It's always interesting to me how people go through various mental gymnastics, justifications and rationalisations to avoid doing what they know to be necessary to maintain or improve their health and reminds me of the five stages of grief, described by Elizabeth Kübler-Ross.
I understand that not everyone wants to exercise or eat healthy foods, I too used to be one of those people who thought the words 'fun' and 'run' had no business ever being put together.
Then when I was a teenager, my mum was diagnosed with Type 2 diabetes at almost the age I am now.

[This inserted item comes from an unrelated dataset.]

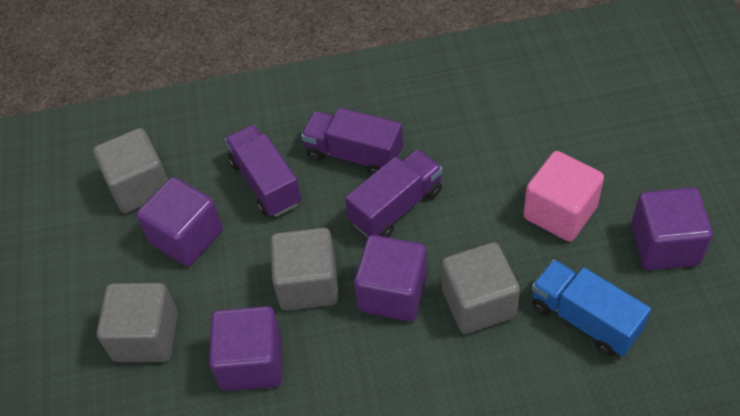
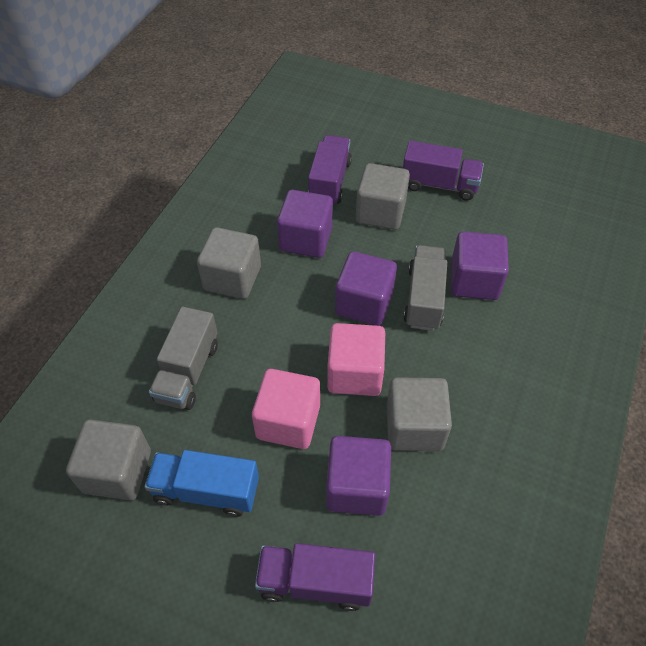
grey truck: 0 -> 2
pink cube: 1 -> 2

I saw how ill she was leading up to the diagnosis, while also dealing with other health issues, namely rheumatoid arthritis and osteoporosis.
It was also around this time we started learning about genetics at high school and the confluence of events made me take stock of my own attitude to my health for the future.
Now don't get me wrong, I did not suddenly start exercising and eating right, I was a teenager after all, I was invincible, right?
What was happening to my mum wasn't going to happen to me, it just wasn't; I decided that without even realising it WAS a decision and without necessarily having a plan in mind.
I had just hit the first stage - Denial.
In the proceeding years, as I moved from the corporate world into the field of health & wellness, as I started a family and wanted to be a good example for my child, I began choosing healthy foods and actually enjoying them. My studies into health and nutrition led me to regard junk food as not actually real food at all, making it easier not to eat it.
When I eventually began a fitness program with a personal trainer, I realised that I did not enjoy exercise at all and discovered the second stage of Anger.
During our training sessions, I would feel quite angry towards my trainer for 'making me' do whatever set of exercises she had planned for that session and luckily she was tolerant of my sweariness (yes, it's a word) on those occasions I verbalised my feelings, without directing them towards her.
Eventually I worked out that I had a choice to train or not, I had a choice to feel better or not and the anger subsided.
Then I moved smoothly into stage three - Bargaining.
This was possibly harder on my trainer than my swearing because I would be constantly negotiating and re-negotiating the program.
"Can I do this instead of that?"
"Can I just do 20?"
"Do I really have to do that again???"
I didn't really move through stage four, Depression, but I have seen it play out for many of my own clients, particularly if they have unrealistic expectations of themselves and the amount of time it will take to feel and see a real difference.
Their enthusiasm is sky-high when they come for their fitness assessment.
They are so keen at their first session, I actually have to hold them back from overdoing it.
The first few weeks are "amazing!" and they feel so good but often they will give up, saying life has become too busy, one thing or another is getting in the way of training and for a little while, they stop.
During this time, they go back to feeling tired, having no energy and feeling badly about themselves that they tried and failed.
It's at this stage that I gently remind them why they started exercising in the first place, how great they felt when they made it important to fit it in and that the only failure is giving up.
Some get it some don't, but the transformation in the people who move to Acceptance, who acknowledge how great it feels to move their body, to give their best to their family and to have more energy to live a great life, is just joyful to witness.
The single most important factor I see in whether people get to the final stage of Acceptance is that they made a decision. It's not a question of "will I exercise tomorrow?", it's a just a decision that they no longer question.
They know why they do it and they know they are worth the effort.